Polycystic ovary syndrome (PCOS) is a common infertility disorder affecting a significant proportion of the global population. It is the main cause of anovulatory infertility in women and is the most common endocrinopathy affecting reproductive-aged women, with a prevalence of 8–13% depending on the criteria used and population studied. The disease is multifactorial and complex and, therefore, often difficult to diagnose due to overlapping symptoms. Multiple etiological factors have been implicated in PCOS. Due to the complex pathophysiology involving multiple pathways and proteins, single genetic diagnostic tests cannot be determined. Progress has been achieved in the management and diagnosis of PCOS; however, not much is known about the molecular players and signaling pathways underlying it.

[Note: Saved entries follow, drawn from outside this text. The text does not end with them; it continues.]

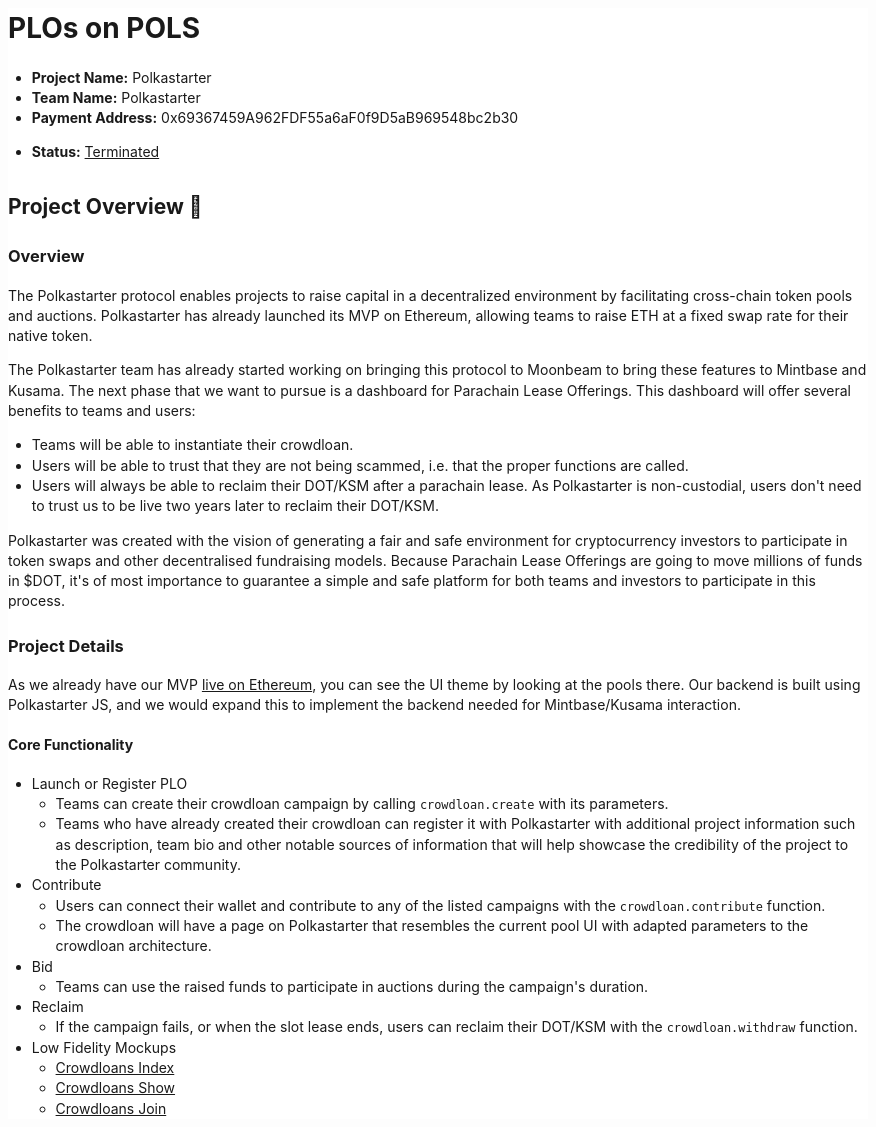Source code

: # PLOs on POLS

- **Project Name:** Polkastarter
- **Team Name:** Polkastarter
- **Payment Address:** 0x69367459A962FDF55a6aF0f9D5aB969548bc2b30
* **Status:** [Terminated](https://github.com/w3f/Grant-Milestone-Delivery/pull/124#issuecomment-855203619)

## Project Overview :page_facing_up:

### Overview

The Polkastarter protocol enables projects to raise capital in a decentralized environment by
facilitating cross-chain token pools and auctions. Polkastarter has already launched its MVP on
Ethereum, allowing teams to raise ETH at a fixed swap rate for their native token.

The Polkastarter team has already started working on bringing this protocol to Moonbeam to bring
these features to Mintbase and Kusama. The next phase that we want to pursue is a dashboard for
Parachain Lease Offerings. This dashboard will offer several benefits to teams and users:

- Teams will be able to instantiate their crowdloan.
- Users will be able to trust that they are not being scammed, i.e. that the proper functions are
  called.
- Users will always be able to reclaim their DOT/KSM after a parachain lease. As Polkastarter is
  non-custodial, users don't need to trust us to be live two years later to reclaim their DOT/KSM.

Polkastarter was created with the vision of generating a fair and safe environment for
cryptocurrency investors to participate in token swaps and other decentralised fundraising models.
Because Parachain Lease Offerings are going to move millions of funds in \$DOT, it's of most
importance to guarantee a simple and safe platform for both teams and investors to participate in
this process.

### Project Details

As we already have our MVP [live on Ethereum](https://www.polkastarter.com/), you can see the UI
theme by looking at the pools there. Our backend is built using Polkastarter JS, and we would expand
this to implement the backend needed for Mintbase/Kusama interaction.

#### Core Functionality

- Launch or Register PLO
  - Teams can create their crowdloan campaign by calling `crowdloan.create` with its parameters.
  - Teams who have already created their crowdloan can register it with Polkastarter with additional
    project information such as description, team bio and other notable sources of information that
    will help showcase the credibility of the project to the Polkastarter community.
- Contribute
  - Users can connect their wallet and contribute to any of the listed campaigns with the
    `crowdloan.contribute` function.
  - The crowdloan will have a page on Polkastarter that resembles the current pool UI with adapted
    parameters to the crowdloan architecture.
- Bid
  - Teams can use the raised funds to participate in auctions during the campaign's duration.
- Reclaim
  - If the campaign fails, or when the slot lease ends, users can reclaim their DOT/KSM with the
    `crowdloan.withdraw` function.
- Low Fidelity Mockups
  - [Crowdloans Index](https://drive.google.com/file/d/1gOy5sT9EMpmBKeJ826qlsQ-fNpdpNCrj/view?usp=sharing)
  - [Crowdloans Show](https://drive.google.com/file/d/1Fd7xViuwj2mhiCQyeQtOY-RTopBXSYm7/view?usp=sharing)
  - [Crowdloans Join](https://drive.google.com/file/d/16iW5WV0jFGmeyz7eQc0_SB-uR4o_dNM5/view?usp=sharing)
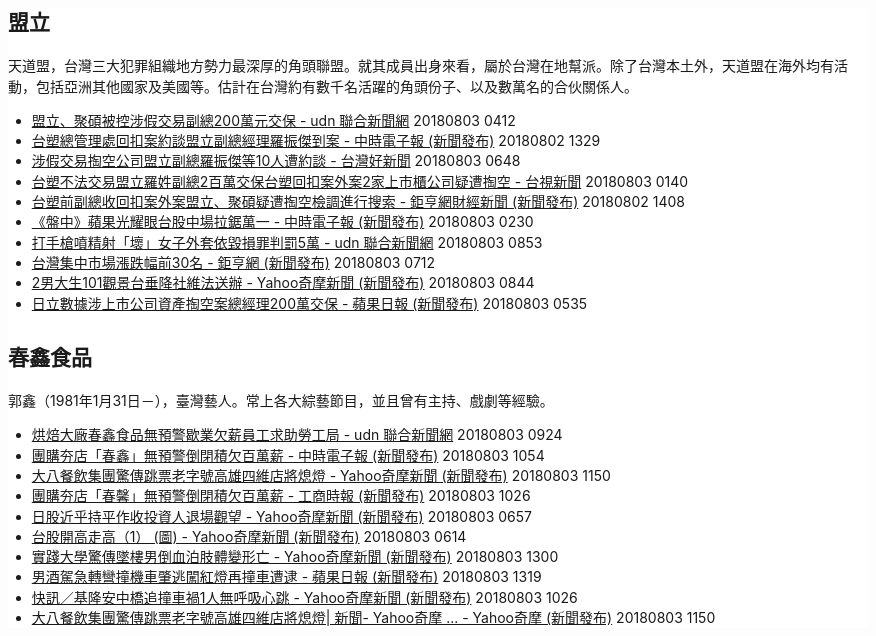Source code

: ## 盟立

天道盟，台灣三大犯罪組織地方勢力最深厚的角頭聯盟。就其成員出身來看，屬於台灣在地幫派。除了台灣本土外，天道盟在海外均有活動，包括亞洲其他國家及美國等。估計在台灣約有數千名活躍的角頭份子、以及數萬名的合伙關係人。
- [盟立、聚碩被控涉假交易副總200萬元交保 - udn 聯合新聞網](https://udn.com/news/story/7321/3288352 "盟立、聚碩被控涉假交易副總200萬元交保 - udn 聯合新聞網") 20180803 0412
- [台塑總管理處回扣案約談盟立副總經理羅振傑到案 - 中時電子報 (新聞發布)](http://www.chinatimes.com/realtimenews/20180802004383-260402 "台塑總管理處回扣案約談盟立副總經理羅振傑到案 - 中時電子報 (新聞發布)") 20180802 1329
- [涉假交易掏空公司盟立副總羅振傑等10人遭約談 - 台灣好新聞](https://www.taiwanhot.net/?p=606722 "涉假交易掏空公司盟立副總羅振傑等10人遭約談 - 台灣好新聞") 20180803 0648
- [台塑不法交易盟立羅姓副總2百萬交保台塑回扣案外案2家上市櫃公司疑遭掏空 - 台視新聞](https://www.ttv.com.tw/news/view/default.asp?i=10708030006900N&from=568 "台塑不法交易盟立羅姓副總2百萬交保台塑回扣案外案2家上市櫃公司疑遭掏空 - 台視新聞") 20180803 0140
- [台塑前副總收回扣案外案盟立、聚碩疑遭掏空檢調進行搜索 - 鉅亨網財經新聞 (新聞發布)](https://news.cnyes.com/news/id/4177258?exp=b "台塑前副總收回扣案外案盟立、聚碩疑遭掏空檢調進行搜索 - 鉅亨網財經新聞 (新聞發布)") 20180802 1408
- [《盤中》蘋果光耀眼台股中場拉鋸萬一 - 中時電子報 (新聞發布)](http://www.chinatimes.com/realtimenews/20180803001672-260410 "《盤中》蘋果光耀眼台股中場拉鋸萬一 - 中時電子報 (新聞發布)") 20180803 0230
- [打手槍噴精射「壞」女子外套依毀損罪判罰5萬 - udn 聯合新聞網](https://udn.com/news/story/7321/3288991 "打手槍噴精射「壞」女子外套依毀損罪判罰5萬 - udn 聯合新聞網") 20180803 0853
- [台灣集中市場漲跌幅前30名 - 鉅亨網 (新聞發布)](https://news.cnyes.com/news/id/4177579 "台灣集中市場漲跌幅前30名 - 鉅亨網 (新聞發布)") 20180803 0712
- [2男大生101觀景台垂降社維法送辦 - Yahoo奇摩新聞 (新聞發布)](https://tw.news.yahoo.com/2%E7%94%B7%E5%A4%A7%E7%94%9F101%E8%A7%80%E6%99%AF%E5%8F%B0%E5%9E%82%E9%99%8D-%E7%A4%BE%E7%B6%AD%E6%B3%95%E9%80%81%E8%BE%A6-082500667.html "2男大生101觀景台垂降社維法送辦 - Yahoo奇摩新聞 (新聞發布)") 20180803 0844
- [日立數據涉上市公司資產掏空案總經理200萬交保 - 蘋果日報 (新聞發布)](https://tw.appledaily.com/new/realtime/20180803/1403937/ "日立數據涉上市公司資產掏空案總經理200萬交保 - 蘋果日報 (新聞發布)") 20180803 0535

## 春鑫食品

郭鑫（1981年1月31日－），臺灣藝人。常上各大綜藝節目，並且曾有主持、戲劇等經驗。
- [烘焙大廠春鑫食品無預警歇業欠薪員工求助勞工局 - udn 聯合新聞網](https://udn.com/news/story/7327/3289065 "烘焙大廠春鑫食品無預警歇業欠薪員工求助勞工局 - udn 聯合新聞網") 20180803 0924
- [團購夯店「春鑫」無預警倒閉積欠百萬薪 - 中時電子報 (新聞發布)](http://www.chinatimes.com/realtimenews/20180803003628-260405 "團購夯店「春鑫」無預警倒閉積欠百萬薪 - 中時電子報 (新聞發布)") 20180803 1054
- [大八餐飲集團驚傳跳票老字號高雄四維店將熄燈 - Yahoo奇摩新聞 (新聞發布)](https://tw.news.yahoo.com/%E5%A4%A7%E5%85%AB%E9%A4%90%E9%A3%B2%E9%9B%86%E5%9C%98%E9%A9%9A%E5%82%B3%E8%B7%B3%E7%A5%A8-%E8%80%81%E5%AD%97%E8%99%9F%E9%AB%98%E9%9B%84%E5%9B%9B%E7%B6%AD%E5%BA%97%E5%B0%87%E7%86%84%E7%87%88-114709917.html "大八餐飲集團驚傳跳票老字號高雄四維店將熄燈 - Yahoo奇摩新聞 (新聞發布)") 20180803 1150
- [團購夯店「春馨」無預警倒閉積欠百萬薪 - 工商時報 (新聞發布)](https://m.ctee.com.tw/livenews/ch/20180803003029-260405 "團購夯店「春馨」無預警倒閉積欠百萬薪 - 工商時報 (新聞發布)") 20180803 1026
- [日股近乎持平作收投資人退場觀望 - Yahoo奇摩新聞 (新聞發布)](https://tw.news.yahoo.com/%E6%97%A5%E8%82%A1%E8%BF%91%E4%B9%8E%E6%8C%81%E5%B9%B3%E4%BD%9C%E6%94%B6-%E6%8A%95%E8%B3%87%E4%BA%BA%E9%80%80%E5%A0%B4%E8%A7%80%E6%9C%9B-065733384.html "日股近乎持平作收投資人退場觀望 - Yahoo奇摩新聞 (新聞發布)") 20180803 0657
- [台股開高走高（1） (圖) - Yahoo奇摩新聞 (新聞發布)](https://tw.news.yahoo.com/%E5%8F%B0%E8%82%A1%E9%96%8B%E9%AB%98%E8%B5%B0%E9%AB%98-1-%E5%9C%96-061418022.html "台股開高走高（1） (圖) - Yahoo奇摩新聞 (新聞發布)") 20180803 0614
- [實踐大學驚傳墜樓男倒血泊肢體變形亡 - Yahoo奇摩新聞 (新聞發布)](https://tw.news.yahoo.com/%E5%AF%A6%E8%B8%90%E5%A4%A7%E5%AD%B8%E9%A9%9A%E5%82%B3%E5%A2%9C%E6%A8%93-%E7%94%B7%E5%80%92%E8%87%A5%E8%A1%80%E6%B3%8A%E8%82%A2%E9%AB%94%E8%AE%8A%E5%BD%A2%E8%BA%AB%E4%BA%A1-124002892.html "實踐大學驚傳墜樓男倒血泊肢體變形亡 - Yahoo奇摩新聞 (新聞發布)") 20180803 1300
- [男酒駕急轉彎撞機車肇逃闖紅燈再撞車遭逮 - 蘋果日報 (新聞發布)](https://tw.news.appledaily.com/local/realtime/20180803/1404357 "男酒駕急轉彎撞機車肇逃闖紅燈再撞車遭逮 - 蘋果日報 (新聞發布)") 20180803 1319
- [快訊／基隆安中橋追撞車禍1人無呼吸心跳 - Yahoo奇摩新聞 (新聞發布)](https://tw.news.yahoo.com/%E5%BF%AB%E8%A8%8A-%E5%9F%BA%E9%9A%86%E5%AE%89%E4%B8%AD%E6%A9%8B%E8%BF%BD%E6%92%9E%E8%BB%8A%E7%A6%8D-1%E4%BA%BA%E7%84%A1%E5%91%BC%E5%90%B8%E5%BF%83%E8%B7%B3-101359044.html "快訊／基隆安中橋追撞車禍1人無呼吸心跳 - Yahoo奇摩新聞 (新聞發布)") 20180803 1026
- [大八餐飲集團驚傳跳票老字號高雄四維店將熄燈| 新聞- Yahoo奇摩 ... - Yahoo奇摩 (新聞發布)](https://tw.mobi.yahoo.com/news/%E5%A4%A7%E5%85%AB%E9%A4%90%E9%A3%B2%E9%9B%86%E5%9C%98%E9%A9%9A%E5%82%B3%E8%B7%B3%E7%A5%A8-%E8%80%81%E5%AD%97%E8%99%9F%E9%AB%98%E9%9B%84%E5%9B%9B%E7%B6%AD%E5%BA%97%E5%B0%87%E7%86%84%E7%87%88-114709917.html "大八餐飲集團驚傳跳票老字號高雄四維店將熄燈| 新聞- Yahoo奇摩 ... - Yahoo奇摩 (新聞發布)") 20180803 1150
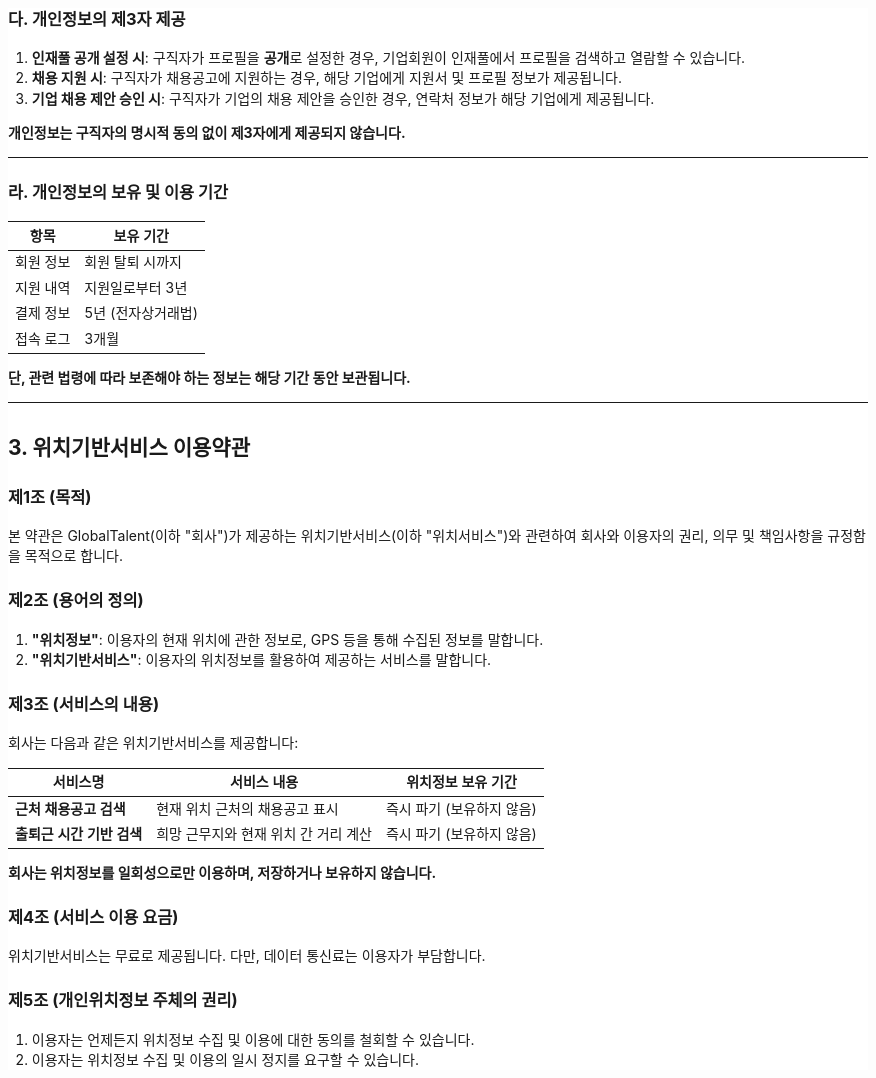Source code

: 
### 다. 개인정보의 제3자 제공

1. **인재풀 공개 설정 시**: 구직자가 프로필을 **공개**로 설정한 경우, 기업회원이 인재풀에서 프로필을 검색하고 열람할 수 있습니다.
2. **채용 지원 시**: 구직자가 채용공고에 지원하는 경우, 해당 기업에게 지원서 및 프로필 정보가 제공됩니다.
3. **기업 채용 제안 승인 시**: 구직자가 기업의 채용 제안을 승인한 경우, 연락처 정보가 해당 기업에게 제공됩니다.

**개인정보는 구직자의 명시적 동의 없이 제3자에게 제공되지 않습니다.**

---

### 라. 개인정보의 보유 및 이용 기간

| 항목 | 보유 기간 |
|-----|---------|
| 회원 정보 | 회원 탈퇴 시까지 |
| 지원 내역 | 지원일로부터 3년 |
| 결제 정보 | 5년 (전자상거래법) |
| 접속 로그 | 3개월 |

**단, 관련 법령에 따라 보존해야 하는 정보는 해당 기간 동안 보관됩니다.**

---

## 3. 위치기반서비스 이용약관

### 제1조 (목적)
본 약관은 GlobalTalent(이하 "회사")가 제공하는 위치기반서비스(이하 "위치서비스")와 관련하여 회사와 이용자의 권리, 의무 및 책임사항을 규정함을 목적으로 합니다.

### 제2조 (용어의 정의)
1. **"위치정보"**: 이용자의 현재 위치에 관한 정보로, GPS 등을 통해 수집된 정보를 말합니다.
2. **"위치기반서비스"**: 이용자의 위치정보를 활용하여 제공하는 서비스를 말합니다.

### 제3조 (서비스의 내용)
회사는 다음과 같은 위치기반서비스를 제공합니다:

| 서비스명 | 서비스 내용 | 위치정보 보유 기간 |
|---------|-----------|-------------------|
| **근처 채용공고 검색** | 현재 위치 근처의 채용공고 표시 | 즉시 파기 (보유하지 않음) |
| **출퇴근 시간 기반 검색** | 희망 근무지와 현재 위치 간 거리 계산 | 즉시 파기 (보유하지 않음) |

**회사는 위치정보를 일회성으로만 이용하며, 저장하거나 보유하지 않습니다.**

### 제4조 (서비스 이용 요금)
위치기반서비스는 무료로 제공됩니다. 다만, 데이터 통신료는 이용자가 부담합니다.

### 제5조 (개인위치정보 주체의 권리)
1. 이용자는 언제든지 위치정보 수집 및 이용에 대한 동의를 철회할 수 있습니다.
2. 이용자는 위치정보 수집 및 이용의 일시 정지를 요구할 수 있습니다.

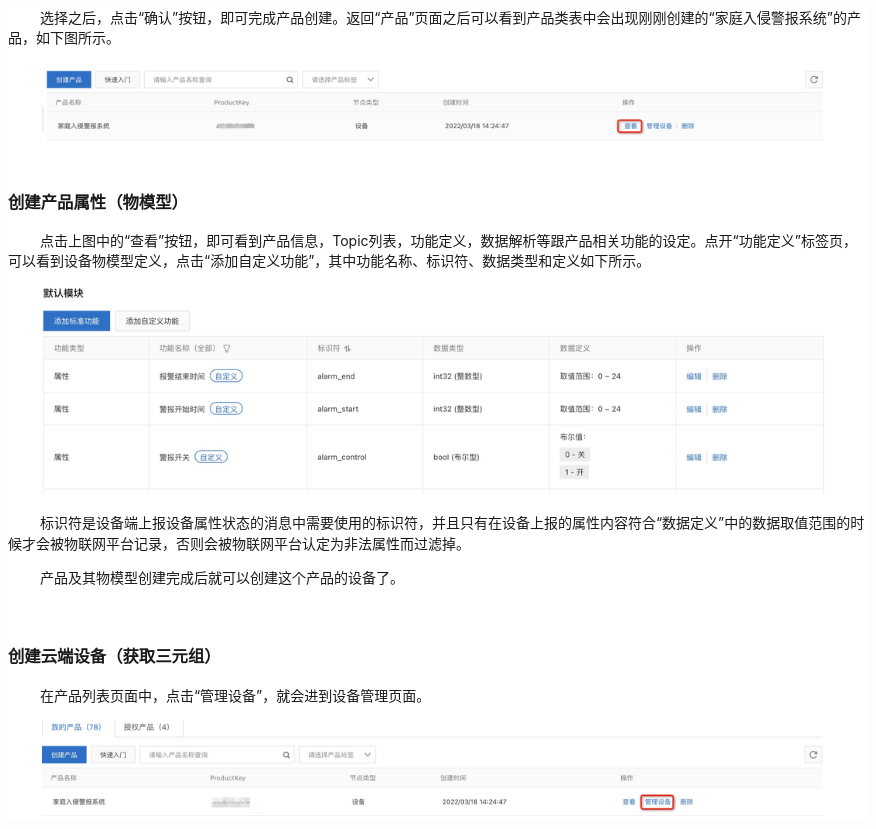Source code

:&emsp;&emsp;
选择之后，点击“确认”按钮，即可完成产品创建。返回“产品”页面之后可以看到产品类表中会出现刚刚创建的“家庭入侵警报系统”的产品，如下图所示。

<div align="center">
<img src=./../../../images/home_intrusion_alarm/查看产品.png width=92%/>
</div>

<br>

### 创建产品属性（物模型）
&emsp;&emsp;
点击上图中的“查看”按钮，即可看到产品信息，Topic列表，功能定义，数据解析等跟产品相关功能的设定。点开“功能定义”标签页，可以看到设备物模型定义，点击“添加自定义功能”，其中功能名称、标识符、数据类型和定义如下所示。

<div align="center">
<img src=./../../../images/home_intrusion_alarm/物模型.png width=92%/>
</div>

&emsp;&emsp;
标识符是设备端上报设备属性状态的消息中需要使用的标识符，并且只有在设备上报的属性内容符合“数据定义”中的数据取值范围的时候才会被物联网平台记录，否则会被物联网平台认定为非法属性而过滤掉。

&emsp;&emsp;
产品及其物模型创建完成后就可以创建这个产品的设备了。

<br>

### 创建云端设备（获取三元组）
&emsp;&emsp;
在产品列表页面中，点击“管理设备”，就会进到设备管理页面。

<div align="center">
<img src=./../../../images/home_intrusion_alarm/管理设备.png width=92%/>
</div>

Conclusively PCOS is a polygenic and multifactorial syndromic disorder. Many genes have been associated with PCOS, which affect fertility either directly or indirectly. However, studies conducted on PCOS patients from multiple families failed to find a fully penetrant variant(s). The present study was designed to review the current genetic understanding of the disease. In the present review, we have discussed the clinical spectrum, the genetics, and the variants identified as being associated with PCOS. The mechanisms by which variants in the genes confer risk to PCOS and the nature of the physical and genetic interaction between the genetic elements underlying PCOS remain to be determined. Elucidation of genetic players and cellular pathways underlying PCOS will certainly increase our understanding of the pathophysiology of this syndrome. The study also discusses the current status of the treatment modalities for PCOS, which is important to find new ways of treatment.